2) Change your tempo
For example, if you lift 3 counts on the concentric contraction (pushing the weight away) and 3 counts on the eccentric contraction (returning the weight to the starting position), try doing an explosive 1 count concentric contraction and 3 counts eccentric contraction. You could also slow it down with 5 counts on the concentric contraction and 5 counts on the eccentric contraction.
3) Change the order or the way you do the exercise
Change up the order of how you do things. If you do legs on a Monday, try doing them on another day. In fact Andrew wrote how he did this with much success. The logic behind his simple switch had to do with fatigue he felt by the time he got to leg day. By switching up when he did his legs he found he had more energy to work harder. Alternatively, change the order of your workout. If you start out with bicep curls and end with chest for example, switch it up and do biceps at the end or in the middle of the workout.
4) Change how you do the exercise
I do pistol squats holding dumbbells in either hand. The other day I decided to do it holding a barbell across my back. This was far more challenging for me and I had to lower my weight. I changed nothing else other than the placement of the weight. Switching it from holding in my hand to putting a barbell across my back made all the difference.
5) Introduce a new exercise
Introduce just one new exercise to your regime. This is a great way to keep things interesting and challenging. If you never do cardio, add it. You can substitute a weight day with cardio or work it in between weight sets to keep your heart rate up. Try a new form of exercise like CrossFit or yoga or High Intensity Interval Training (HIIT) if you normally do steady state workout.

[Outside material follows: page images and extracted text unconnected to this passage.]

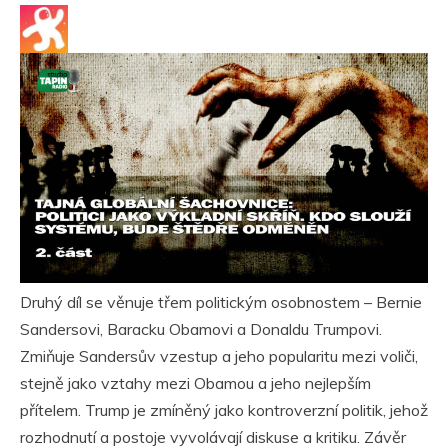
Druhý díl se věnuje třem politickým osobnostem – Bernie
Sandersovi, Baracku Obamovi a Donaldu Trumpovi.
Zmiňuje Sandersův vzestup a jeho popularitu mezi voliči,
stejně jako vztahy mezi Obamou a jeho nejlepším
přítelem. Trump je zmíněný jako kontroverzní politik, jehož
rozhodnutí a postoje vyvolávají diskuse a kritiku. Závěr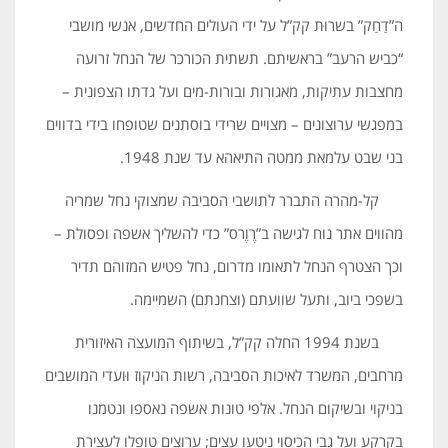
ה”דַחַק” בשרוּת קק”ל על ידי העולים החדשים, אנשי מושבי
“כביש הרעב” בראשיתם. תשתית הכורכר של הנחל זרועה
מחצבות עתיקות, מאגורות ובורות-מים ועל גדתו הצפונית –
במפגשי ערוצונים – מצויים שרידי בוסתנים שטופחו בידי בדווים
בני שבט עלמאת ממטה התיאהא עד שנת 1948.
קל-מהרה התברר לתושבי הסביבה שמצוקי נחל שמריה
מהווים אתר נוח לגישה ב”רֶוֶרס” כדי להשליך אשפה ופסולת –
וכך הצטרף הנחל לתאומו מדרום, נחל פטיש המזוהם תדיר
בשפכי ביוב, ותעל שוועתם (וצחנתם) השמיימה.
בשנת 1994 החלה קק”ל, בשיתוף המועצה האיזורית
מרחבים, המשרד לאיכות הסביבה, רשות הניקוז וּועדי המושבים
בניקוי ובשיקום הנחל. אלפי טונות אשפה נאספו ונטמנו
בקרקע ועל גבי הכיסוי ניטעו עצים; ערוצים טופלו לעצירת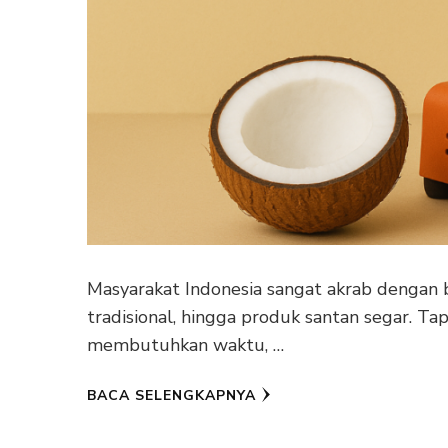
Masyarakat Indonesia sangat akrab dengan b
tradisional, hingga produk santan segar. T
membutuhkan waktu, …
BACA SELENGKAPNYA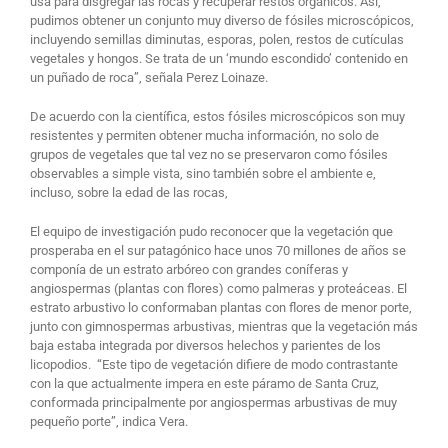
usa para disgregar las rocas y recuperar restos orgánicos. Así,
pudimos obtener un conjunto muy diverso de fósiles microscópicos,
incluyendo semillas diminutas, esporas, polen, restos de cutículas
vegetales y hongos. Se trata de un ‘mundo escondido’ contenido en
un puñado de roca”, señala Perez Loinaze.
De acuerdo con la científica, estos fósiles microscópicos son muy
resistentes y permiten obtener mucha información, no solo de
grupos de vegetales que tal vez no se preservaron como fósiles
observables a simple vista, sino también sobre el ambiente e,
incluso, sobre la edad de las rocas,
El equipo de investigación pudo reconocer que la vegetación que
prosperaba en el sur patagónico hace unos 70 millones de años se
componía de un estrato arbóreo con grandes coníferas y
angiospermas (plantas con flores) como palmeras y proteáceas. El
estrato arbustivo lo conformaban plantas con flores de menor porte,
junto con gimnospermas arbustivas, mientras que la vegetación más
baja estaba integrada por diversos helechos y parientes de los
licopodios.
“Este tipo de vegetación difiere de modo contrastante
con la que actualmente impera en este páramo de Santa Cruz,
conformada principalmente por angiospermas arbustivas de muy
pequeño porte”, indica Vera.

6) Change your entire routine
This requires the most thought because you are creating a new workout routine. So if you normally do static lunges, squats, calf raises and deadlifts on leg day you could do walking lunges, pistol squats, single leg calf raises, single leg dead lifts, jump squats etc. instead.
If you start to change things up you should notice a difference provided you continue to maintain proper nutrition and get rest. Remember that rest is an important part of your fitness routine because muscle growth and development actually occurs during the rest phase. The bottom line though – if you aren’t seeing any gains and you continue to do the same thing, you’ll get the same results – nothing. You need to make changes in order to see changes.